If each worm costs five sen (based on Australian prices, which are among the lowest in the world), Hasnah projects that one will have RM50,000 worth of worms in a year. In two years, one will have RM50mil worth of worms.
On top of that, the casting can be sold for a good price. In the United States, worm casting sells for almost three times the price of other compost and six to 12 times the price of raw manure.”
What’s in store
At the USM campus, a “worm house” has been built for vermiculture research. Completed in early July, the building is now full with heaps of newspapers, shredded oil palm waste and garden cuttings; all waiting to be devoured by the worms. Hasnah and her assistants study the efficiency of the worms and the quality of casting that results from the different wastes.
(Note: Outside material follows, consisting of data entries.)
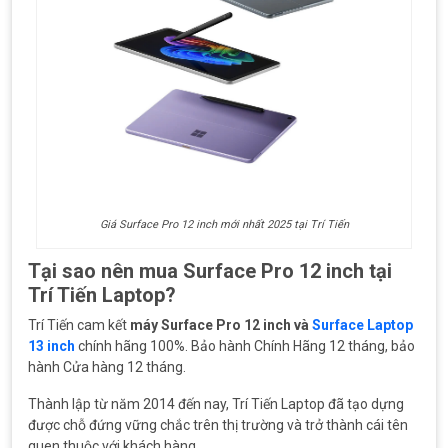
Giá Surface Pro 12 inch mới nhất 2025 tại Trí Tiến
Tại sao nên mua Surface Pro 12 inch tại
Trí Tiến Laptop?
Trí Tiến cam kết
máy Surface Pro 12 inch và
Surface Laptop
13 inch
chính hãng 100%. Bảo hành Chính Hãng 12 tháng, bảo
hành Cửa hàng 12 tháng.
Thành lập từ năm 2014 đến nay, Trí Tiến Laptop đã tạo dựng
được chỗ đứng vững chắc trên thị trường và trở thành cái tên
quen thuộc với khách hàng.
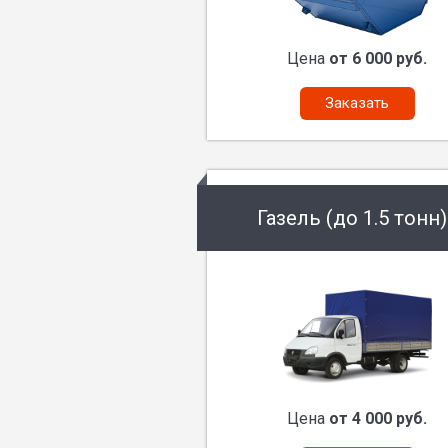
Цена
от 6 000 руб.
Заказать
Газель (до 1.5 тонн)
Цена
от 4 000 руб.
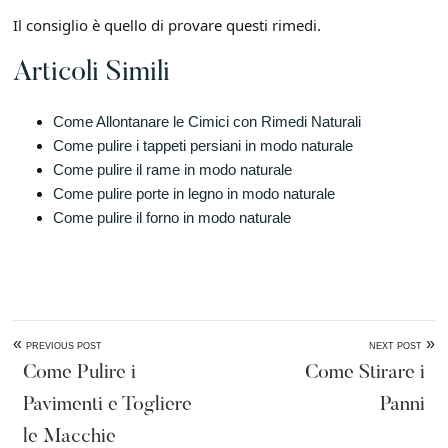
Il consiglio è quello di provare questi rimedi.
Articoli Simili
Come Allontanare le Cimici con Rimedi Naturali
Come pulire i tappeti persiani in modo naturale​
Come pulire il rame in modo naturale​
Come pulire porte in legno in modo naturale​
Come pulire il forno in modo naturale​
«
»
PREVIOUS POST
NEXT POST
Come Pulire i
Come Stirare i
Pavimenti e Togliere
Panni
le Macchie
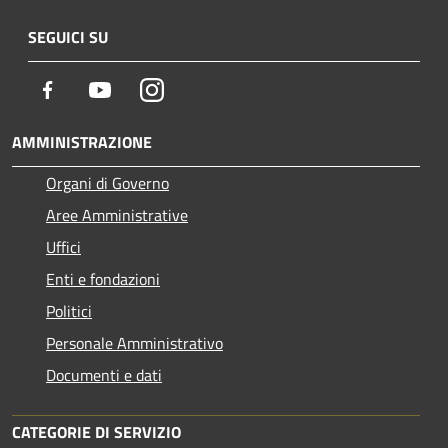
SEGUICI SU
Facebook
Youtube
Instagram
AMMINISTRAZIONE
Organi di Governo
Aree Amministrative
Uffici
Enti e fondazioni
Politici
Personale Amministrativo
Documenti e dati
CATEGORIE DI SERVIZIO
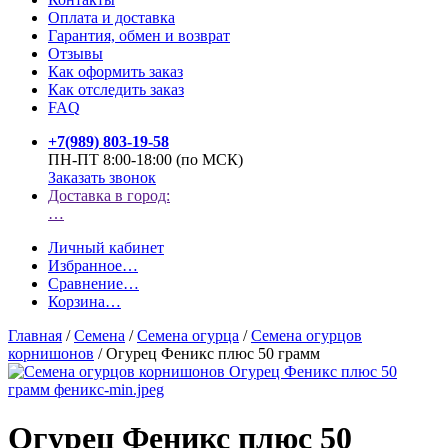
Оплата и доставка
Гарантия, обмен и возврат
Отзывы
Как оформить заказ
Как отследить заказ
FAQ
+7(989) 803-19-58
ПН-ПТ 8:00-18:00 (по МСК)
Заказать звонок
Доставка в город:
…
Личный кабинет
Избранное
…
Сравнение
…
Корзина
…
Главная
/
Семена
/
Семена огурца
/
Семена огурцов
корнишонов
/
Огурец Феникс плюс 50 грамм
Огурец Феникс плюс 50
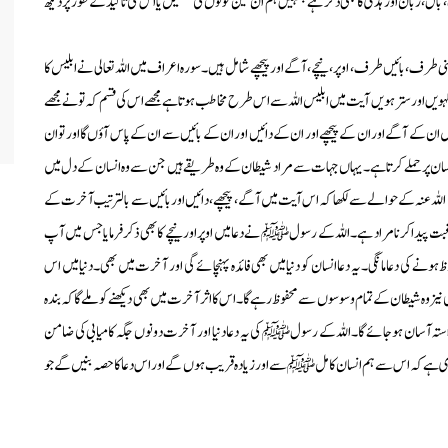
ل، زبان اور ہڈی کا بھی ذکر ہے جنہیں ہم ان تین قوتوں کی تفصیل یا اس کی تاکید کے طور پر دیکھ
ی طرف،بائیں طرف، اوپر، نیچے،آگے اور پیچھے شامل ہیں۔سورہ اعراف میں اللہ تعالی نے ابلیس کا
لہویں اور سترہویں آیت میں ابلیس اللہ سے اس طرح مخاطب ہوتاہے مجھے اس کی قسم کہ تو نے مجھے
ں ان کے آگے اور ان کے پیچھے اور ان کے دائیں اور ان کے بائیں سے ان کے پاس آؤں گا اور تو ان
نسان پر حملے کرتا ہے۔یہاں جہات سے مراد شیطان کے وہ طریقے ہیں جن سے وہ انسان کے دل میں
 عنہ کے حوالے سے لکھا کہ اس آیت میں آگے، پیچھے، دائیں اور بائیں سے بالترتیب آخرت کے
رغبت پیدا کرنا مراد ہے۔ اللہ کے رسول ﷺ نے دعا میں اوپر اور نیچے کا بھی ذکر فرمایا جس میں آپ
ونے کی دعا مانگی۔یہ دعا انسان کو دنیا میں بھی فائدہ پہنچائے گی اور آخرت میں بھی۔دنیا میں اس
 نیز وہ شیطان کے تمام وسوسوں سے محفوظ رہے گا۔اس کا اثر آخر ت میں بھی دیکھنے کو ملے گا کہ بندہ
ستہ آسان ہوجائے گا۔اللہ کے رسولﷺ کی یہ دعا دنیا اور آخرت دونوں جگہ کامیابی کی ضامن
ری ہے کہ اس سے ہم انسان کاملﷺسے اور زیادہ قریب ہوں گے اور اس دعا کا حصہ بنیں گے جو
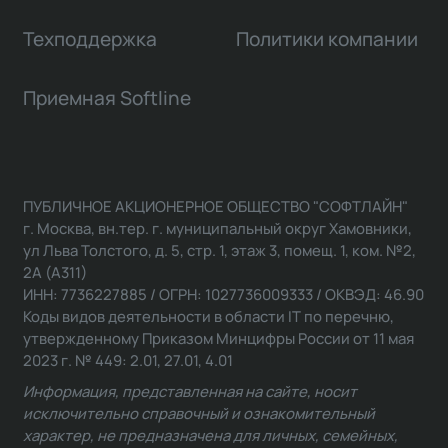
Техподдержка
Политики компании
Приемная Softline
ПУБЛИЧНОЕ АКЦИОНЕРНОЕ ОБЩЕСТВО "СОФТЛАЙН"
г. Москва, вн.тер. г. муниципальный округ Хамовники,
ул Льва Толстого, д. 5, стр. 1, этаж 3, помещ. 1, ком. №2,
2А (А311)
ИНН: 7736227885 / ОГРН: 1027736009333 / ОКВЭД: 46.90
Коды видов деятельности в области IT по перечню,
утвержденному Приказом Минцифры России от 11 мая
2023 г. № 449: 2.01, 27.01, 4.01
Информация, представленная на сайте, носит
исключительно справочный и ознакомительный
характер, не предназначена для личных, семейных,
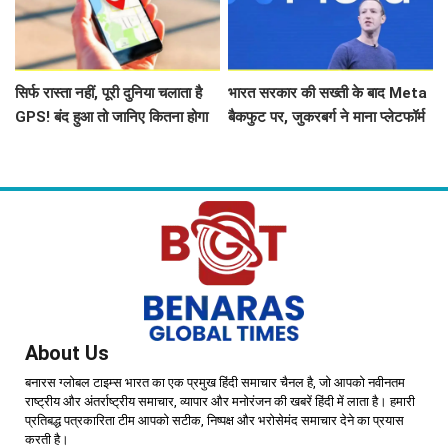
सिर्फ रास्ता नहीं, पूरी दुनिया चलाता है
भारत सरकार की सख्ती के बाद Meta
GPS! बंद हुआ तो जानिए कितना होगा
बैकफुट पर, जुकरबर्ग ने माना प्लेटफॉर्म
नुकसान
संचालन में हुई चूक
About Us
बनारस ग्लोबल टाइम्स भारत का एक प्रमुख हिंदी समाचार चैनल है, जो आपको नवीनतम
राष्ट्रीय और अंतर्राष्ट्रीय समाचार, व्यापार और मनोरंजन की खबरें हिंदी में लाता है। हमारी
प्रतिबद्ध पत्रकारिता टीम आपको सटीक, निष्पक्ष और भरोसेमंद समाचार देने का प्रयास
करती है।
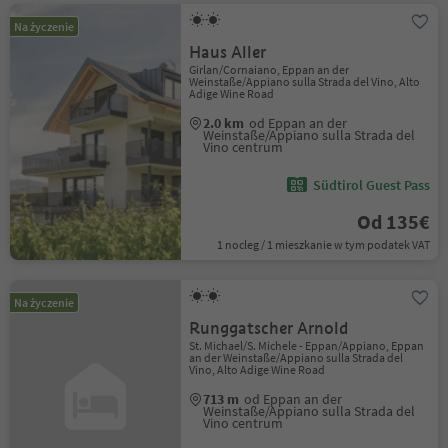
Na życzenie
Haus Aller
Girlan/Cornaiano, Eppan an der
Weinstaße/Appiano sulla Strada del Vino, Alto
Adige Wine Road
2.0 km
od Eppan an der
Weinstaße/Appiano sulla Strada del
Vino centrum
Südtirol Guest Pass
Od 135€
1 nocleg / 1 mieszkanie w tym podatek VAT
Na życzenie
Runggatscher Arnold
St. Michael/S. Michele - Eppan/Appiano, Eppan
an der Weinstaße/Appiano sulla Strada del
Vino, Alto Adige Wine Road
713 m
od Eppan an der
Weinstaße/Appiano sulla Strada del
Vino centrum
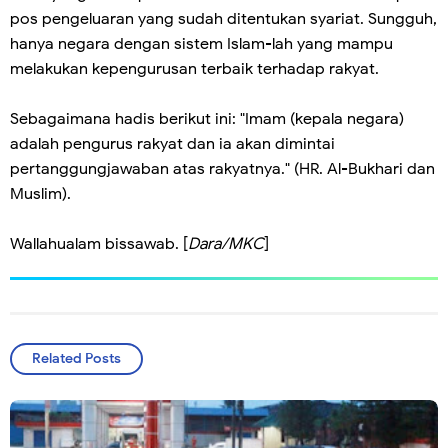
pos pengeluaran yang sudah ditentukan syariat. Sungguh,
hanya negara dengan sistem Islam-lah yang mampu
melakukan kepengurusan terbaik terhadap rakyat.
Sebagaimana hadis berikut ini: "Imam (kepala negara)
adalah pengurus rakyat dan ia akan dimintai
pertanggungjawaban atas rakyatnya." (HR. Al-Bukhari dan
Muslim).
Wallahualam bissawab. [
Dara/MKC
]
Related Posts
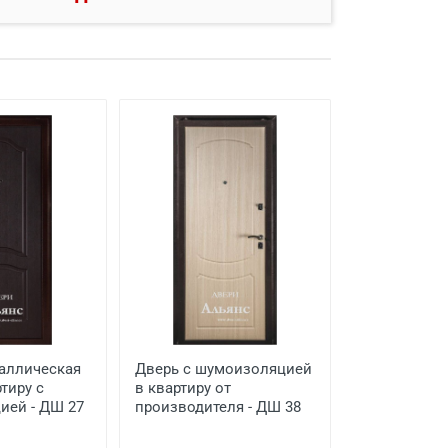
аллическая
Дверь с шумоизоляцией
тиру с
в квартиру от
ией - ДШ 27
производителя - ДШ 38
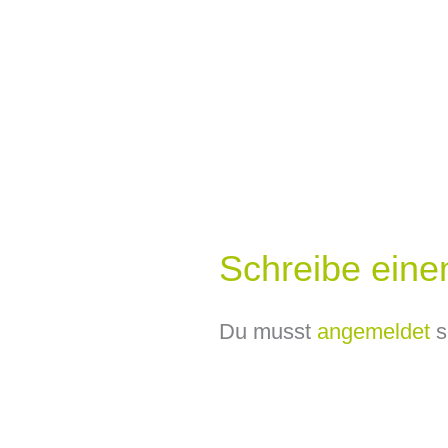
Schreibe ein
Du musst
angemeldet
s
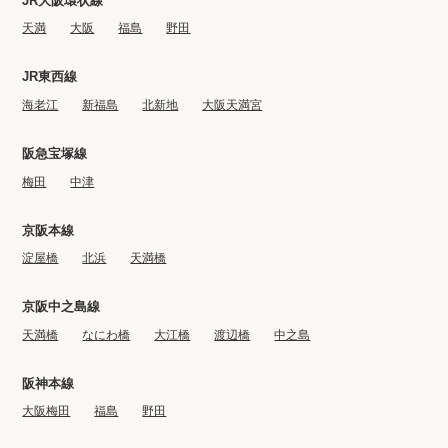
JR大阪環状線
天満
大阪
福島
野田
JR東西線
海老江
新福島
北新地
大阪天満宮
阪急宝塚線
梅田
中津
京阪本線
淀屋橋
北浜
天満橋
京阪中之島線
天満橋
なにわ橋
大江橋
渡辺橋
中之島
阪神本線
大阪梅田
福島
野田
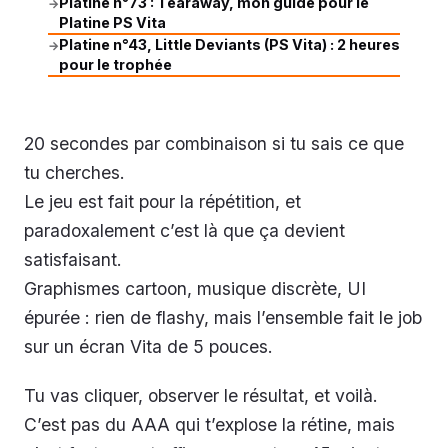
Platine n°73 : Tearaway, mon guide pour le
→
Platine PS Vita
Platine n°43, Little Deviants (PS Vita) : 2 heures
→
pour le trophée
20 secondes par combinaison si tu sais ce que
tu cherches.
Le jeu est fait pour la répétition, et
paradoxalement c’est là que ça devient
satisfaisant.
Graphismes cartoon, musique discrète, UI
épurée : rien de flashy, mais l’ensemble fait le job
sur un écran Vita de 5 pouces.
Tu vas cliquer, observer le résultat, et voilà.
C’est pas du AAA qui t’explose la rétine, mais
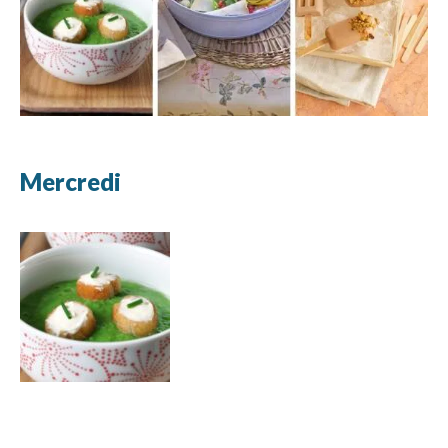
Mercredi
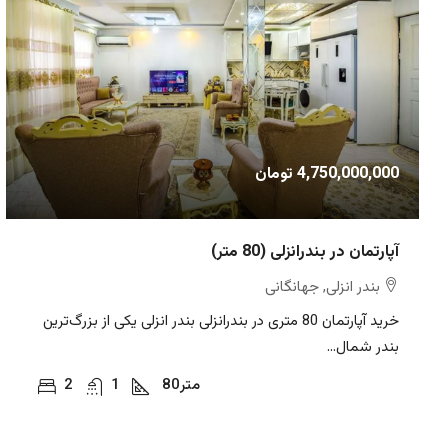
4,750,000,000 تومان
آپارتمان در بندرانزلی (80 متر)
بندر انزلی, جهانگانی
خرید آپارتمان 80 متری در بندرانزلی بندر انزلی یکی از بزرگ‌ترین
بندر شمال...
متر
80
1
2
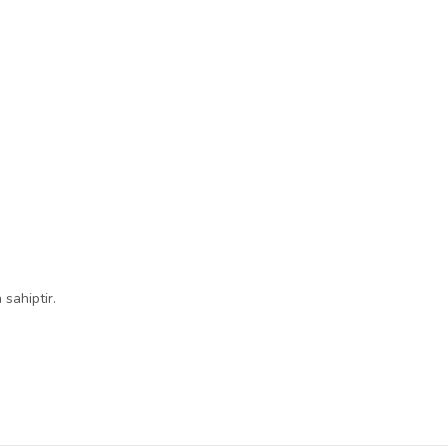
sahiptir.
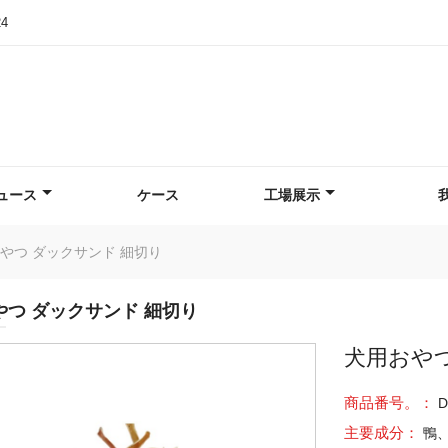
24
ュース
ケース
工場展示
やつ ダックサンド 細切り
やつ ダックサンド 細切り
犬用おやつ
商品番号。：
D
主要成分：
鴨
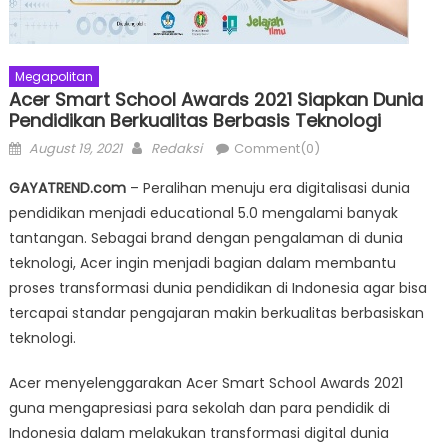
Megapolitan
Acer Smart School Awards 2021 Siapkan Dunia
Pendidikan Berkualitas Berbasis Teknologi
Posted
Author
August 19, 2021
Redaksi
Comment(0)
on
GAYATREND.com
– Peralihan menuju era digitalisasi dunia
pendidikan menjadi educational 5.0 mengalami banyak
tantangan. Sebagai brand dengan pengalaman di dunia
teknologi, Acer ingin menjadi bagian dalam membantu
proses transformasi dunia pendidikan di Indonesia agar bisa
tercapai standar pengajaran makin berkualitas berbasiskan
teknologi.
Acer menyelenggarakan Acer Smart School Awards 2021
guna mengapresiasi para sekolah dan para pendidik di
Indonesia dalam melakukan transformasi digital dunia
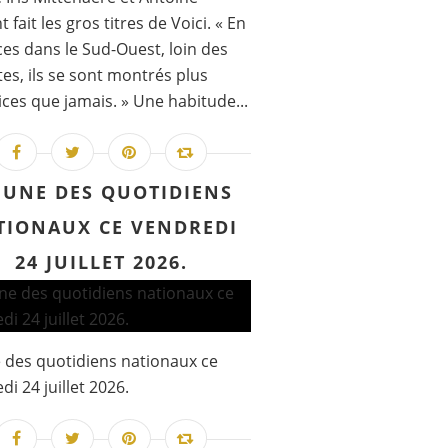
 fait les gros titres de Voici. « En
es dans le Sud-Ouest, loin des
ttes, ils se sont montrés plus
ces que jamais. » Une habitude...
 UNE DES QUOTIDIENS
TIONAUX CE VENDREDI
24 JUILLET 2026.
 des quotidiens nationaux ce
di 24 juillet 2026.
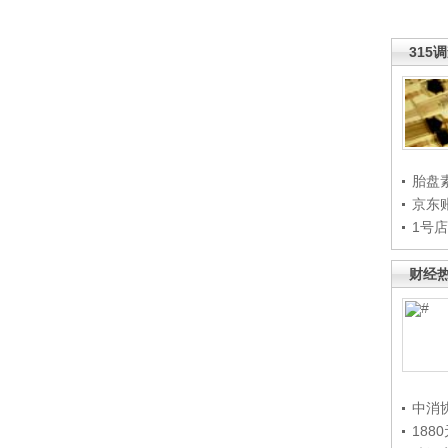
315
胎盘
京东
1号
财经
中消
188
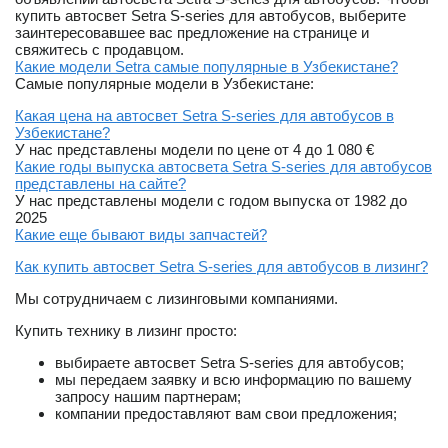
купить автосвет Setra S-series для автобусов, выберите
заинтересовавшее вас предложение на странице и
свяжитесь с продавцом.
Какие модели Setra самые популярные в Узбекистане?
Самые популярные модели в Узбекистане:
Какая цена на автосвет Setra S-series для автобусов в
Узбекистане?
У нас представлены модели по цене от 4 до 1 080 €
Какие годы выпуска автосвета Setra S-series для автобусов
представлены на сайте?
У нас представлены модели с годом выпуска от 1982 до
2025
Какие еще бывают виды запчастей?
Как купить автосвет Setra S-series для автобусов в лизинг?
Мы сотрудничаем с лизинговыми компаниями.
Купить технику в лизинг просто:
выбираете автосвет Setra S-series для автобусов;
мы передаем заявку и всю информацию по вашему
запросу нашим партнерам;
компании предоставляют вам свои предложения;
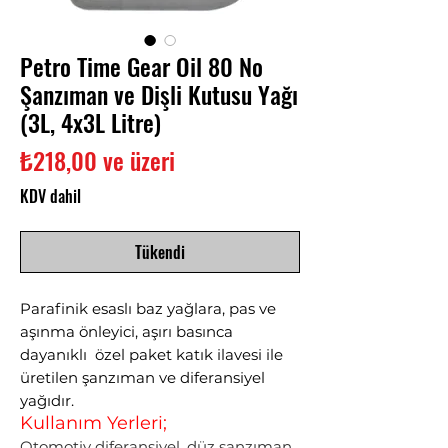
Petro Time Gear Oil 80 No
Şanzıman ve Dişli Kutusu Yağı
(3L, 4x3L Litre)
İndirimli
₺218,00
ve üzeri
Fiyat
KDV dahil
Tükendi
Parafinik esaslı baz yağlara, pas ve
aşınma önleyici, aşırı basınca
dayanıklı özel paket katık ilavesi ile
üretilen şanzıman ve diferansiyel
yağıdır.
Kullanım Yerleri;
Otomotiv diferansiyel, düz şanzıman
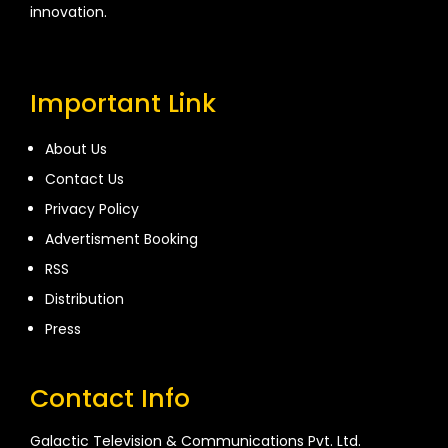
innovation.
Important Link
About Us
Contact Us
Privacy Policy
Advertisment Booking
RSS
Distribution
Press
Contact Info
Galactic Television & Communications Pvt. Ltd.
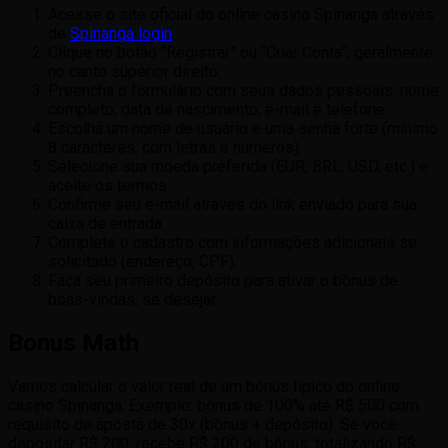
Acesse o site oficial do online casino Spinanga através
de
Spinanga login
.
Clique no botão “Registrar” ou “Criar Conta”, geralmente
no canto superior direito.
Preencha o formulário com seus dados pessoais: nome
completo, data de nascimento, e-mail e telefone.
Escolha um nome de usuário e uma senha forte (mínimo
8 caracteres, com letras e números).
Selecione sua moeda preferida (EUR, BRL, USD, etc.) e
aceite os termos.
Confirme seu e-mail através do link enviado para sua
caixa de entrada.
Complete o cadastro com informações adicionais se
solicitado (endereço, CPF).
Faça seu primeiro depósito para ativar o bônus de
boas-vindas, se desejar.
Bonus Math
Vamos calcular o valor real de um bônus típico do online
casino Spinanga. Exemplo: bônus de 100% até R$ 500 com
requisito de aposta de 30x (bônus + depósito). Se você
depositar R$ 200, recebe R$ 200 de bônus, totalizando R$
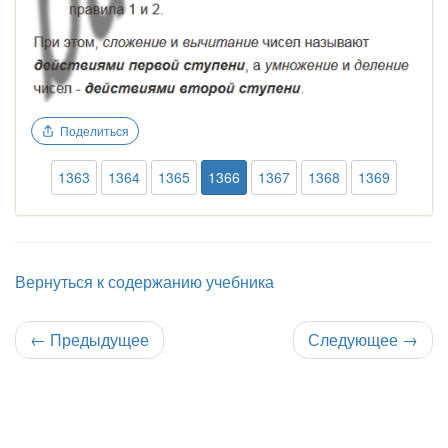
Поделиться
1363
1364
1365
1366
1367
1368
1369
Вернуться к содержанию учебника
←
Предыдущее
Следующее
→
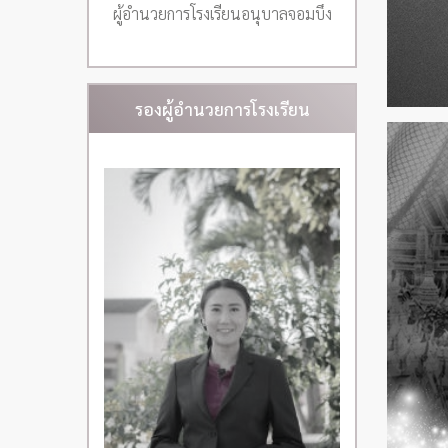
ผู้อำนวยการโรงเรียนอนุบาลจอมบึง
รองผู้อำนวยการโรงเรียน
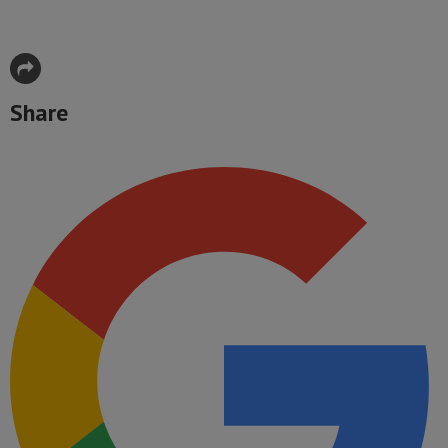
Share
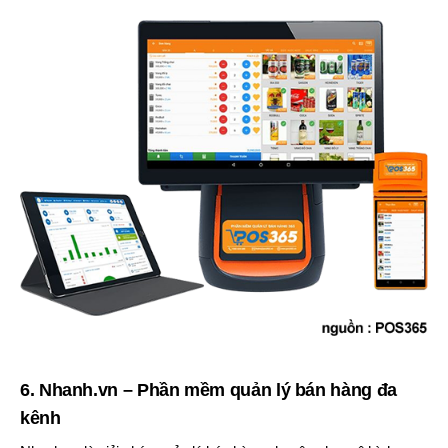
6. Nhanh.vn – Phần mềm quản lý bán hàng đa
kênh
Only 2% of Malaysians compost their waste. So Hasnah’s goal is to expand the use of vermiculture. ”I hope Malaysians will be more aware of their own waste and treat it at source, because all the materials they need can be obtained from the soil.” For the public’s convenience, she plans to sell a worm-composting bin, together with a supply of worms. With these, people will have the means to manage their own organic waste at home.
There is already public demand for the technology but the setback is in getting someone to breed the worms. To overcome this obstacle, Hasnah has a pilot project in Kedah where she teaches rural folks to breed worms. She hopes to get enough supply for commercial use at the end of the year.
She says the Agricultural Department in Perlis is composting padi stalks with worms, so the waste need no longer be burnt. She hopes vermiculture technology will catch on in the agricultural sector here, just like how it has in the sugar cane industry in Cuba.
In Vancouver (Canada) where I studied, there is a law that encourages people to treat their organic waste with worms. The authorities gave away worms for free but the residents have to buy the bins,” she says. “The people then have to dispose of their own organic waste. They are not allowed to throw it away or they will be fined. I hope that one day, Malaysia will have something similar.”